Gelecek hafta Madrid’de Paris Anlaşması’nın son detaylarını belirleyecek dünya liderlerine Birleşmiş Milletlerin haberleri kötü.
Daha önce “Salım Farkı Raporu” olarak bilinen Birleşmiş Milletler Çevre Programı’nın son sera gazı salım raporu, sonuçlar için “iç karartıcı” terimini kullandı.
Rapor salımın %75’inden sorumlu dünyanın en zengin 20 ülkesinin, daha hızlı ve derinlemesine kesintiler yapmasının gerekli olduğunun altını çiziyor.
Bununla beraber özellikle Çin ve ABD olmak üzere küresel sera gazı salımı, biliminsanlarının uyarılarına rağmen, artmaya devam ediyor.
Küresel sera gazı salımı son on yıldır her yıl 1,5 kat büyümekte. Üç büyük sera gazı; karbon dioksit, metan ve azot oksit atmosferdeki oranlarını artırmış durumda.
Reklam
Rapor güvenli olacak seviyede kalmamız için sera gazı salımının 2020 ile 2030 arasında her yıl %7,6 oranında düşmesi gerektiğini belirtiyor, ama bu çokta olacak gibi değil.
Zira, 2030 yılına kadar sadece 10 ülkenin planlanmış üretimi 39 gigatonu aşacak gibi gözüküyor. Bu 2 derecelik küresel ısınmanın önüne geçmek için gerekli limitin %53 üzerinde.
Eğere Paris Anlaşmasını hedef olarak alırsak, 39 gigaton 1,5 derecelik küresel ısınmanın önüne geçecek limitin %120 üzerinde oluyor.
Özellikle kömür tüketimi 2030 yılında, hedeflenen 1,5 derece için şu anda %280 oranında daha fazla olacak gibi gözüküyor. Durum doğal gaz ve petrol tüketimi için benzer bir durumda.
Maalesef 20 yıldır yasal yaptırımlar da olmasına rağmen, fosil yakıt tüketimi en yüksek seviyede.

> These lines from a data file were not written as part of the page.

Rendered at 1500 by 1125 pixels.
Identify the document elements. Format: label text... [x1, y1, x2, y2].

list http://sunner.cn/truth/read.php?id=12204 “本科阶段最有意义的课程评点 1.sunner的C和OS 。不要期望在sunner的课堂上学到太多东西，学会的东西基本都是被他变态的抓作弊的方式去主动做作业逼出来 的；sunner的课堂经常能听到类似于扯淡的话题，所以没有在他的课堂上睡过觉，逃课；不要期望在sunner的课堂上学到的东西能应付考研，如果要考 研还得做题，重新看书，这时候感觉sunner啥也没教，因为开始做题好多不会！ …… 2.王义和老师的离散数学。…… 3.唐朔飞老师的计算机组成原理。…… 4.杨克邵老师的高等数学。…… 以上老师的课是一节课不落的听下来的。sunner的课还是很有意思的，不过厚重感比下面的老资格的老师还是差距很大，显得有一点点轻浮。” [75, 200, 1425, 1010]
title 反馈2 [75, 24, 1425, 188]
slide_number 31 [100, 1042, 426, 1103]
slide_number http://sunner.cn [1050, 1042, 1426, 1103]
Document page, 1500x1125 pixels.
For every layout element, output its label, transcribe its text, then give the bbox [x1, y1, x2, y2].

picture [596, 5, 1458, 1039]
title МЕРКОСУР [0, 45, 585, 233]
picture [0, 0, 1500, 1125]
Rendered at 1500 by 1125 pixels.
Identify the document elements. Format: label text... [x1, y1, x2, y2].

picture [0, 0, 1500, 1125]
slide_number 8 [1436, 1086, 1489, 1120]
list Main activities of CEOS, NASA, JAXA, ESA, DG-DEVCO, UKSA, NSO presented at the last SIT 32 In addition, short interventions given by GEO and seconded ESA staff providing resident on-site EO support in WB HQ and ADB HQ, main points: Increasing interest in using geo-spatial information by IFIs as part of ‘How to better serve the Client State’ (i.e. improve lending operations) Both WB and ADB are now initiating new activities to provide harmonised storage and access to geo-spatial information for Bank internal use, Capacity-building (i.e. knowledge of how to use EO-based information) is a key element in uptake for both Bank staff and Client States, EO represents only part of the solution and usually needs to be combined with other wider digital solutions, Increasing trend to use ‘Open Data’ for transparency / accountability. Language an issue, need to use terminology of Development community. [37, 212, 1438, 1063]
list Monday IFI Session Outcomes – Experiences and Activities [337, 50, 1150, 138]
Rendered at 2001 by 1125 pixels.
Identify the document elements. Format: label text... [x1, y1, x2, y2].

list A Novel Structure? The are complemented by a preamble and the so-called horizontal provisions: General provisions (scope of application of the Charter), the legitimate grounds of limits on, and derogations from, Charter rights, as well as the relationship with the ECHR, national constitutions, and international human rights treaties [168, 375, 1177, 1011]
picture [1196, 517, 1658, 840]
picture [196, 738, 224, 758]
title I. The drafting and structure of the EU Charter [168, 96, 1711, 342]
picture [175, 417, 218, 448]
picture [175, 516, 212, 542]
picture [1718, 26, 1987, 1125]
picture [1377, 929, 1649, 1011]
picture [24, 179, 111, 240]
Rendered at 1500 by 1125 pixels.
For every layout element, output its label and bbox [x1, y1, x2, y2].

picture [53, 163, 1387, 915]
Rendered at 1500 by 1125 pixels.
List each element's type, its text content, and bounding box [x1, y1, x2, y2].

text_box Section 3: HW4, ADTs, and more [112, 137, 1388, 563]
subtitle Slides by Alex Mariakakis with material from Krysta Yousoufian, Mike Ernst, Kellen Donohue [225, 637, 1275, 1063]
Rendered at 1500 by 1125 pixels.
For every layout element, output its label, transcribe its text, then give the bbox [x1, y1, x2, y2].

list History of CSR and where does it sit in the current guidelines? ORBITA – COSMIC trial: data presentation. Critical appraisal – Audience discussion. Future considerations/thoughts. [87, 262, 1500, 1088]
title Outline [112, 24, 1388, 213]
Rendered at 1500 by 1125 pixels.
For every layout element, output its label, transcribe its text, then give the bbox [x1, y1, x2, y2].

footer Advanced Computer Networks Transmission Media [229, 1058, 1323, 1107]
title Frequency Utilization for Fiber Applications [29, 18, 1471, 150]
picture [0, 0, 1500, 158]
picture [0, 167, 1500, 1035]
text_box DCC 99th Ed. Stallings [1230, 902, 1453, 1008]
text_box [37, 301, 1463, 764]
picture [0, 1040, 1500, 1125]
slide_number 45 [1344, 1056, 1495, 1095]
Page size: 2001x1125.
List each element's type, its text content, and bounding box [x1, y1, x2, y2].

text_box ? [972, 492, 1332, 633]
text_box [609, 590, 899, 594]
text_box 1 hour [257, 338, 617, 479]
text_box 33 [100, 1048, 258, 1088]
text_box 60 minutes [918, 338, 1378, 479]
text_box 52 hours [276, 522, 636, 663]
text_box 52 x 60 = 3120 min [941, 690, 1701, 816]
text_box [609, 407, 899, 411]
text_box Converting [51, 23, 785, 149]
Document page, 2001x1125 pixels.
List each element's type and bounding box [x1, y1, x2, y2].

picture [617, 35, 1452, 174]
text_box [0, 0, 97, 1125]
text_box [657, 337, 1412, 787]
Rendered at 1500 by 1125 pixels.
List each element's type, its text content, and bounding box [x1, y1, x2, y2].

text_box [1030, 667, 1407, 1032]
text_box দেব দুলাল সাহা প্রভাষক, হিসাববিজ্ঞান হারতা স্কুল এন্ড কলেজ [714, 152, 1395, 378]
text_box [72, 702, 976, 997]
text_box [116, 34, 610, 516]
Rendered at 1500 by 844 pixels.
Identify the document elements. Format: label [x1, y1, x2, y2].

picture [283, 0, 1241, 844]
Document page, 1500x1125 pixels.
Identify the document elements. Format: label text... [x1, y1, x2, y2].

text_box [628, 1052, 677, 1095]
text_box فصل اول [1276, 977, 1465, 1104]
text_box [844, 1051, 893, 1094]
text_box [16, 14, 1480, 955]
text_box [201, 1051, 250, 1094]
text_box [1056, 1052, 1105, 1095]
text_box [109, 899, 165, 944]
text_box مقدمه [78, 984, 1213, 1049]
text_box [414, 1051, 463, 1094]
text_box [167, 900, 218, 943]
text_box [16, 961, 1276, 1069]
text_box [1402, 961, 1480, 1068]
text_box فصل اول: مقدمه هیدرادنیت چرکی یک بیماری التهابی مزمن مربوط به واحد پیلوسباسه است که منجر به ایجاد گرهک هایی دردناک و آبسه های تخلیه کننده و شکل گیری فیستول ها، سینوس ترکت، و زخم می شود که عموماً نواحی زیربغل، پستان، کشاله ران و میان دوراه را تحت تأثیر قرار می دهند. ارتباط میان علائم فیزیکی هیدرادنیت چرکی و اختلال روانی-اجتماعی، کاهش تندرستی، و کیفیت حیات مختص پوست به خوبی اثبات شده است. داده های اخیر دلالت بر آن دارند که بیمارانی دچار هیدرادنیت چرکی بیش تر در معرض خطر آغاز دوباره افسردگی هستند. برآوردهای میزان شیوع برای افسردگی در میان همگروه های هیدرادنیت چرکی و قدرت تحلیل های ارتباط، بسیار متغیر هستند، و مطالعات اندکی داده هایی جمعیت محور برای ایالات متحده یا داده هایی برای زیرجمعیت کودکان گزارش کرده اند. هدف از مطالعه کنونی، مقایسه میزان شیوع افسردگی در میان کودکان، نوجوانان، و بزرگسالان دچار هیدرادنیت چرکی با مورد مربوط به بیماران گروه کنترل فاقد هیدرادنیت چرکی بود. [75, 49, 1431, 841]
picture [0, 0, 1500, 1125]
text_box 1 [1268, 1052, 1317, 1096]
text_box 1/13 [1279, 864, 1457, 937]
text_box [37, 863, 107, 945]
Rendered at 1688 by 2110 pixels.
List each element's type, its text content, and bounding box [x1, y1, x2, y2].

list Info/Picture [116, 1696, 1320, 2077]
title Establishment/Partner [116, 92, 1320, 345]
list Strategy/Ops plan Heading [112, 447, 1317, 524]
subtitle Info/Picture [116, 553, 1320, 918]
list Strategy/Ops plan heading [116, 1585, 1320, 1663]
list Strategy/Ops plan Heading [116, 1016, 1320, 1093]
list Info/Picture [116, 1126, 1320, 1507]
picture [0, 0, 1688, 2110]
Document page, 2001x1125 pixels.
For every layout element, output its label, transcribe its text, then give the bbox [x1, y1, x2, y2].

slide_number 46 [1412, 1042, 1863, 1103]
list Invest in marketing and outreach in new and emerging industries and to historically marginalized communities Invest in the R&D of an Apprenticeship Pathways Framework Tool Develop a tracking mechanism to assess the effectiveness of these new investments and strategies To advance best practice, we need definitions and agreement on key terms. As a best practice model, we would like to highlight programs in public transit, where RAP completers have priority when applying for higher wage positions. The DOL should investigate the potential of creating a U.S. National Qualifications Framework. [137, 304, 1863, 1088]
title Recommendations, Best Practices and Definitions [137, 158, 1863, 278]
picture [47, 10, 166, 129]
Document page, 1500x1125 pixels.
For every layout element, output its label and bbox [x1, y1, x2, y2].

Stockholm Çevre Enstitüsü direktörü Mans Nilsson, özellikle fosil yakıtlara yapılan devlet yardımlarının çok büyük bir problem olduğunu dile getiriyor ve ekliyor:
“Kendi kazdığımız çok derin bir kuyudayız, ve daha derine kazmaya bırakmamız lazım.”